The current system – imperfect as it is – calls for medical technology companies to publish peer-reviewed articles and seek recommendations from specialty societies, which then advise the American Medical Association on issuing new specialty code guidance to the Centers for Medicare & Medicaid Services, Hutton explains. Only then will the government (Medicare, Medicaid) consider issuing a reimbursement code for CMS and private payers to use in patient care. All the while, the start-up company is receiving zero revenue except on a case-by-case basis, yet is under pressure to get the word out about its novel technology to validate demand for it. So it hires salespeople, spends money on advertising, exhibits at trade shows and trains physicians.

“It’s an un-economic model” for small companies, which often lack the cash reserves to tide them over, she says. Only the big companies can afford to deploy the resources to work through three or four post-FDA-approval years before realizing income on their innovative technologies.

Suppose the American Medical Association and Centers for Medicare & Medicaid Services give the green light for reimbursement. Now, the entrepreneurial company has to work through the sales cycle in individual hospitals and IDNs, many of which have an inherent distrust of new technology, says Hutton. Working through value analysis and technology assessment committees might consume another six to nine months. And for the start-up, it’s one IDN at a time.
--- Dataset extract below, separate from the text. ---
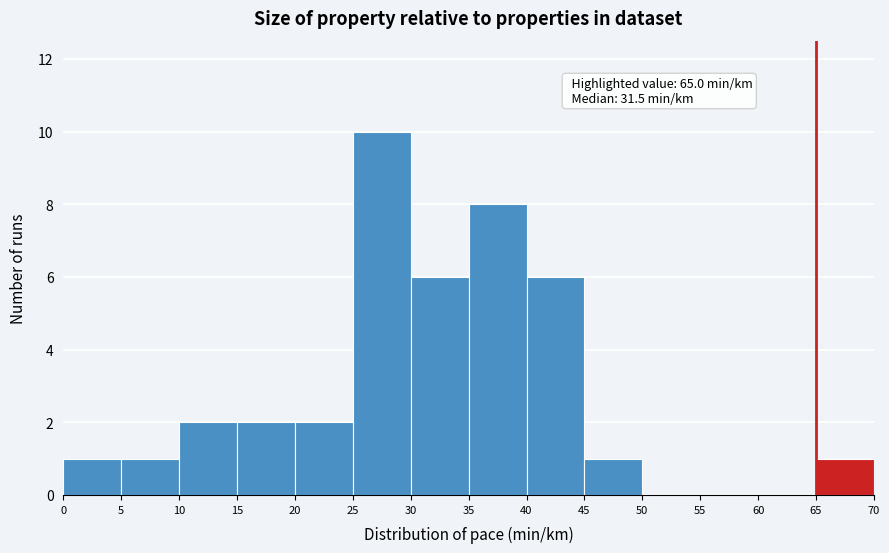

Over which range of the x-axis is the bar tallest?

25 to 30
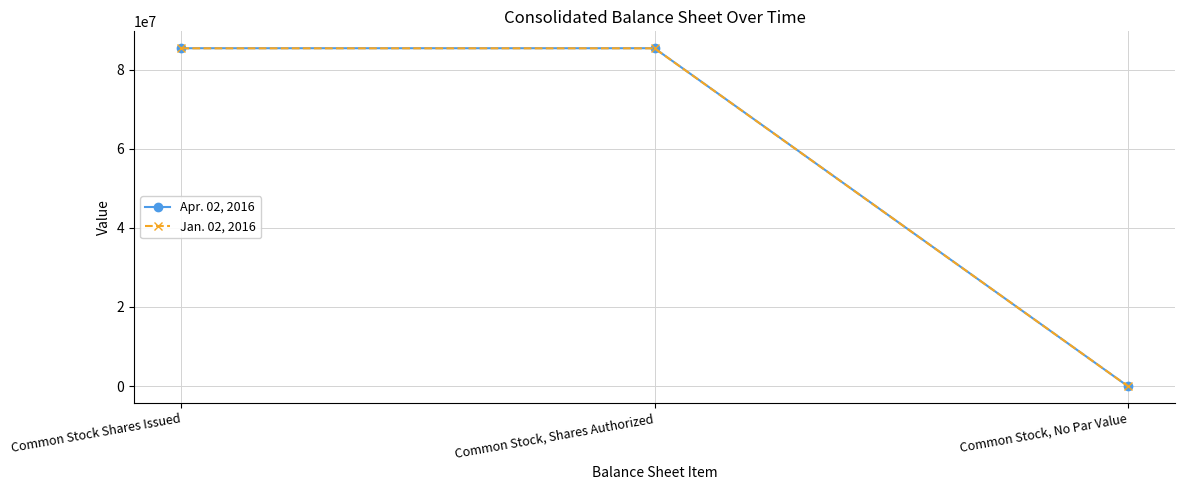

What is the total value across all series at Common Stock, Shares Authorized?

170857529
There’s another issue involved, one that is having an adverse effect on medical technology developers as well as healthcare providers, says Hutton: As lawmakers (think Sunshine Act) and hospital administrators work to restrict vendors’ access to clinicians, they threaten to cut off the flow of new ideas, she says. Healthcare professionals should be concerned, because innovation takes place with the free exchange of information and ideas among engineers, product managers and end-users. And that’s not unique to healthcare. “Every enterprise in this country is built on assessing customers’ needs and then trying to build something to address them,” says Hutton.

Nothing can replace a spontaneous exchange between an engineer and surgeon who says, “I don’t like the way this handle works,” or “What I really need in surgery is a device to do XYZ,” she says. “If you’re not allowed to stand next to that surgeon in the OR, or you’re restricted from getting meetings with surgeons, you’re not serving the needs of physicians or patients.”

The result is that innovation is drying up in cardiovascular medicine, orthopedics and other disciplines. “Distribution [in these areas] is concentrated in the hands of large companies,” leaving little room for entrepreneurial firms, says Hutton.

Given these obstacles, innovative companies do have a few options, she says. For example, they can pursue technologies for which reimbursement already exists, or that have a reasonably clear FDA pathway. Or they may focus their efforts on technologies that lend themselves to direct payment by patients (rather than private or government payers). Ophthalmology, dermatology and aesthetic medicine are a few examples.

Future of innovation
Medical device makers know the pressures facing healthcare providers today. “Every smart entrepreneur I talk to has a very good understanding that we’re not in a fee-for-service, premium-price marketplace any longer,” says Hutton. “They know that any kind of product innovation they’re going to bring forward has to reduce costs in the hospital environment.” They’re also aware that the fee-for-service system has led to excessive use of some of their technologies.

“But to make the argument that technology is at the heart of [high healthcare costs] is a bit misguided. It comes down to, what kind of premium do you want to pay for advances in technology, and whether that premium is appropriately deployed. I would encourage hospital administrators to embrace the medical device industry as innovators who can help bring about change.”

Failure to do so may put more power into the hands of a very few companies, and it could dry up innovation.